Thursday, April 28, 2011

Weddings

I have attended seven, maybe eight. Let me count. My uncle. My brother. My best friend. Two excellent friends and allies from graduate school. My wife’s brother. My wife’s lovely former roommate. A former student, now a friend. My father. So, ten. I was best man at two. Master of ceremonies at two. I killed, by the way. 

So, there’s a wedding of enormous significance in the offing. I am referring, of course, to the impending nuptials of my dear friend, Alison Hunter, and her partner Jonathon Stewart, who ranks very high on the list of immediately likable people I have met. What a wedding it will be. I am exercising hard to fit into my dress pants, and even cutting back on the red wine to make it so.  Damn you, Hunter. You couldn’t have made it August?

They’re getting married at the end of May.

Oh, did you think I meant some other wedding, readers? I do seem to recall reading in some 10th-rate gossip website, right below reportage of the latest DUIs by a succession of reality TV “stars”, that William, the grandson of Elizabeth Windsor (who some of you call “Elizabeth II”), a young man who seems to have emerged with some strength of character despite having an utter nitwit for a father and a media obsessed shopaholic for a mother, is shutting down a country this Friday in order to get hitched to his admittedly rather charming girlfriend, Kate Middleton.

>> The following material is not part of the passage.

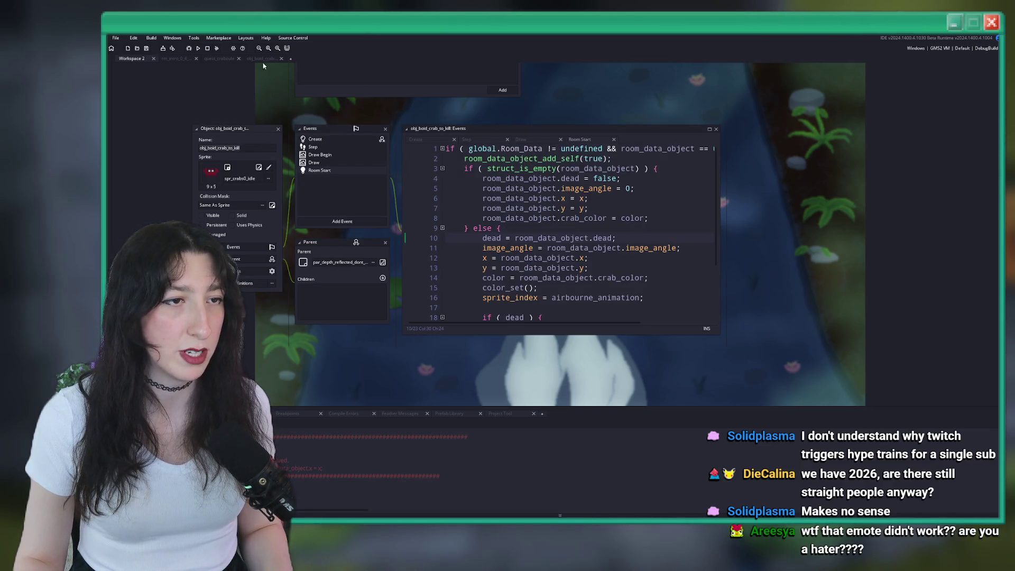
Step: Delete the crab's Room Start event and open its Step code in its own editor
key("ctrl+Tab")
key("ctrl+Tab")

One hopes that this goes better than some other recent royal marriages, but anyone with a sense of history and strategy would probably advise them to cut their losses and skip right to the mutually recriminating tell-all interviews and tell Kate to get her PR people working on a Weight-Watchers sponsorship now.

Unkind? Please - they can take it. They’re not ordinary folks. Some day, fellow Canadians, they will be your King and Queen, your heads of state, possessing authority, even if only symbolic authority, over you, and only because of an accident of birth. Merit need not matter. The fact that they are not Canadian does not matter. Canada’s future Queen has been chosen without so much as a Royal Tweet in the direction of Canadian voters.

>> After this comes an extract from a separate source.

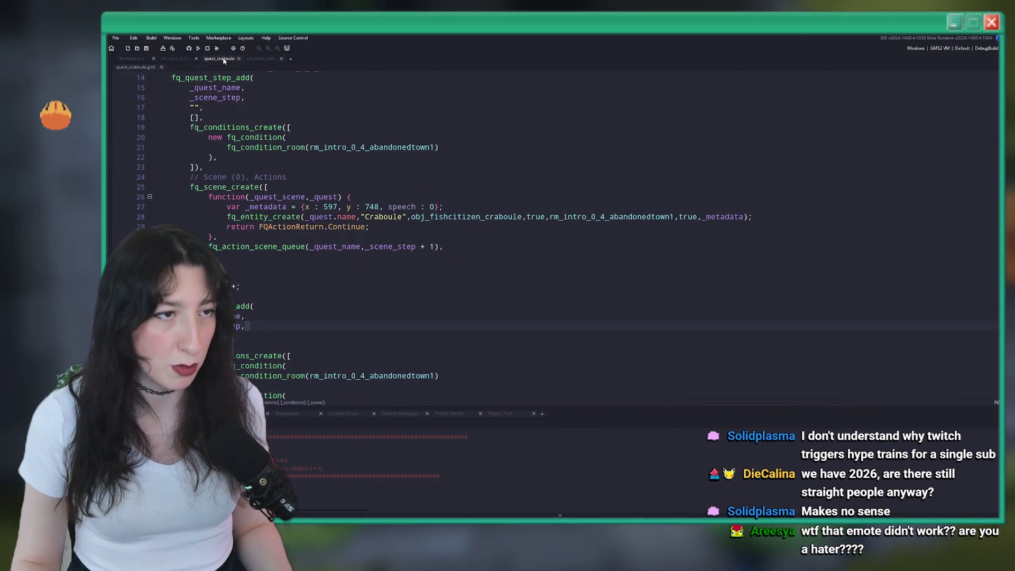
left_click(267, 63)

Incidentally, religion does matter. Our Charter of Rights and Freedoms guarantees religious freedom, but our head-of-state must be Anglican, because of a law passed in Britain in 1701. And you thought we were an independent country. Silly Canadians.

I have a certain sympathy for Kate Middleton, who has an M.A. from a school that might actually show a modicum of integrity about handing them out. It is by now widely acknowledged that the allegedly “fairy tale” romance between William’s parents was as arranged as they come, but there seems to be genuine affection between William and Kate, who met at school. But she is now condemned to a life of paparazzi and tedious ceremony, and also to the duty of producing an heir (and a spare) to throne, an unfortunate child who will one day reign over the wreckage of the Commonwealth. In all probability, this won’t occur until sometime around 2070 or 2080 or so. You used to be able to count on monarchs to die in battle or by intrigue or of some wasting disease, as so many of the positively loathsome despots who have occupied William’s future throne did. Not anymore. Nowadays they run comparatively few risks (though hats off to Harry for his tour in Afghanistan) and have health-care plans that most of their subjects would die for.

Oh, come on now, Broad, you middle-aged grump. Let us watch the wedding. Let us be swept up by the pomp and circumstance. Let our spirits soar to the hymns. Let us draw solemn fortitude from what Churchill called "the long continuity of our institutions and empire". Let us shed a small tear.

Let us eat cake.

2 comments:

Graham Broad said...

This early update brought to you by the coolest wedding ever! Pictured top left.

Alison Hunter said...

You think you've got problems? I've got to fit into a dress!

I blogged about Will and Kate too. They are my everything.